In 2004 he created and produced AutoRox, the first Automotive Awards show ever televised. In 2004 he also created and produced the Ultimate Chop, the Biker Build-Off Awards. He produced 30 Seconds Over Washington for HBO an interstitial series starring Bill Maher and Dennis Miller. He served as co-executive producer with Rick Newman on Comedy Central's "USO Comedy Tour". This series appeared in 1991 and 2002. Directed an episode of Shelley Duvall's Tall Tales & Legends. The Legend of Sleepy Hollow starring Ed Begley, Jr., Charles Durning, and Beverly D'Angelo. He was co-Executive Producer of the animated feature "Pound Puppies and the Legend of Big Paw". Griles was a co-executive producer of the 1988 tv movie film adaptation of Herman Wouk's play The Caine Mutiny Court Martial directed by Robert Altman. In 2008, Griles produced an illumination for the Grand Opening of Atlantis, The Palm and the Palm Islands in Dubai.

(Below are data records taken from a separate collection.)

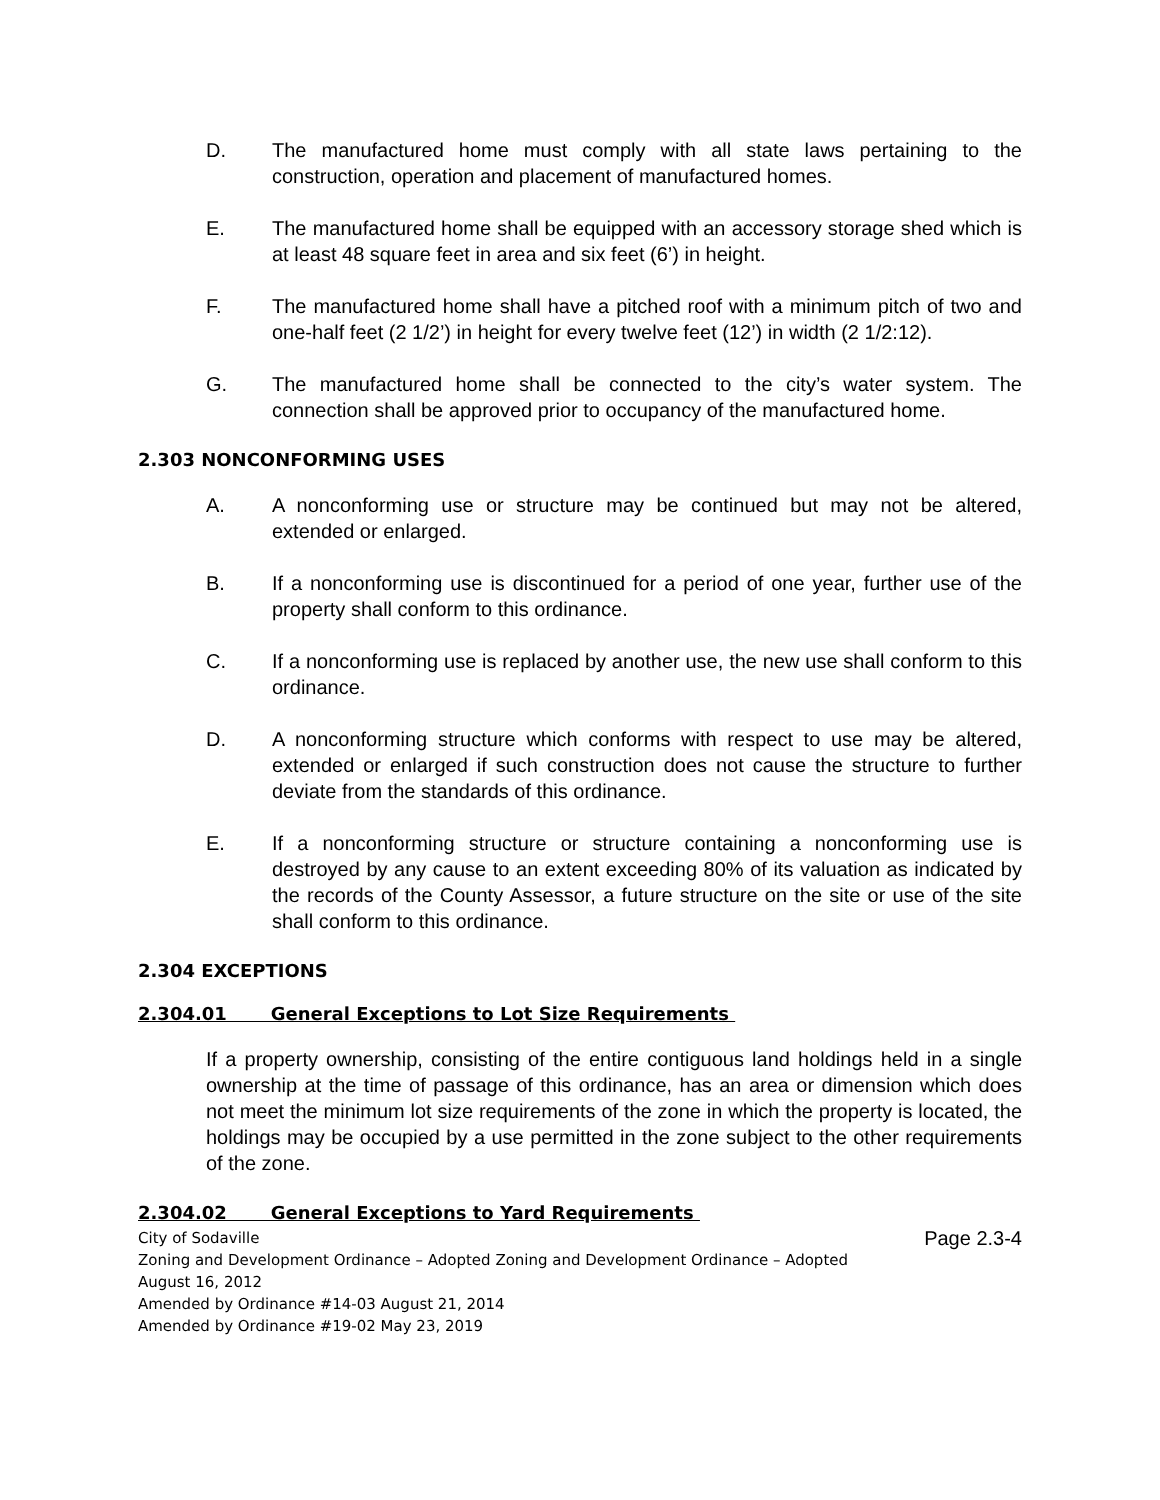D. The manufactured home must comply with all state laws pertaining to the construction, operation and placement of manufactured homes.
E. The manufactured home shall be equipped with an accessory storage shed which is at least 48 square feet in area and six feet (6’) in height.
F. The manufactured home shall have a pitched roof with a minimum pitch of two and one-half feet (2 1/2’) in height for every twelve feet (12’) in width (2 1/2:12).
G. The manufactured home shall be connected to the city’s water system. The connection shall be approved prior to occupancy of the manufactured home.
2.303 NONCONFORMING USES
A. A nonconforming use or structure may be continued but may not be altered, extended or enlarged.
B. If a nonconforming use is discontinued for a period of one year, further use of the property shall conform to this ordinance.
C. If a nonconforming use is replaced by another use, the new use shall conform to this ordinance.
D. A nonconforming structure which conforms with respect to use may be altered, extended or enlarged if such construction does not cause the structure to further deviate from the standards of this ordinance.
E. If a nonconforming structure or structure containing a nonconforming use is destroyed by any cause to an extent exceeding 80% of its valuation as indicated by the records of the County Assessor, a future structure on the site or use of the site shall conform to this ordinance.
2.304 EXCEPTIONS
2.304.01 General Exceptions to Lot Size Requirements
If a property ownership, consisting of the entire contiguous land holdings held in a single ownership at the time of passage of this ordinance, has an area or dimension which does not meet the minimum lot size requirements of the zone in which the property is located, the holdings may be occupied by a use permitted in the zone subject to the other requirements of the zone.
2.304.02 General Exceptions to Yard Requirements
Page 2.3-4 City of Sodaville
Zoning and Development Ordinance – Adopted Zoning and Development Ordinance – Adopted
August 16, 2012
Amended by Ordinance #14-03 August 21, 2014
Amended by Ordinance #19-02 May 23, 2019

===Music video director===
Griles directed the following music videos:
- Rainbow - featuring Ritchie Blackmore and Roger Glover
- "I Surrender"
- "Can't Happen Here"
- "Death Alley Driver"
- "Stone Cold"

- Novo Combo - featuring Michael Shrieve (formerly the drummer of Santana)
- "Tattoo"

- Blue Angel - featuring Cyndi Lauper
- "Late"
- "I Had a Love"
- "I'm Gonna Be Strong"

- Cyndi Lauper
- "Girls Just Want to Have Fun"
  - Winner; MTV Video Music Award for Best Female Video
  - Also indications; MTV Video Music Award for Video of the Year, MTV Video Music Award for Best Concept Video, MTV Video Music Award – Viewer's Choice, MTV Video Music Award for Best Overall Performance
- "Time After Time"
  - Winner; April 1985 American Video Awards for Best Pop Video and Best Director.
  - Also indications; MTV Video Music Award for Best Female Video, MTV Video Music Award for Best Direction
- "She Bop"
  - Indication; MTV Video Music Award for Best Female Video
- "Hole in My Heart" (Theme from Vibes)

- Huey Lewis and the News
- "The Heart of Rock & Roll"
- "If This Is It"
- "Stuck with You"
- Be-Fore - A documentary airing on Showtime by filmmaker Les Blank about the making of "Stuck with You".

- Sheena Easton
- "Do It for Love" - Marked the debut of a young actor named Billy Zane. Zane went on to star in the 1997 film Titanic.
- "Jimmy Mack" - Remake of classic song by Martha Reeves and the Vandellas
- "So Far So Good" - From the soundtrack of the 1986 film About Last Night...

- Eddie Murphy
- "Party All the Time"

- Peter Wolf
- "Oo-Ee-Diddley-Bop!"
- "Come as You Are"

- Lee Greenwood
- "God Bless the USA"

- Rodney Crowell and Rosanne Cash
- "It's Such a Small World"

- World Wrestling Entertainment
- "Land of a Thousand Dances" - Featuring Cyndi Lauper, Meat Loaf, Rick Derringer, and over 50 wrestlers from the WWE.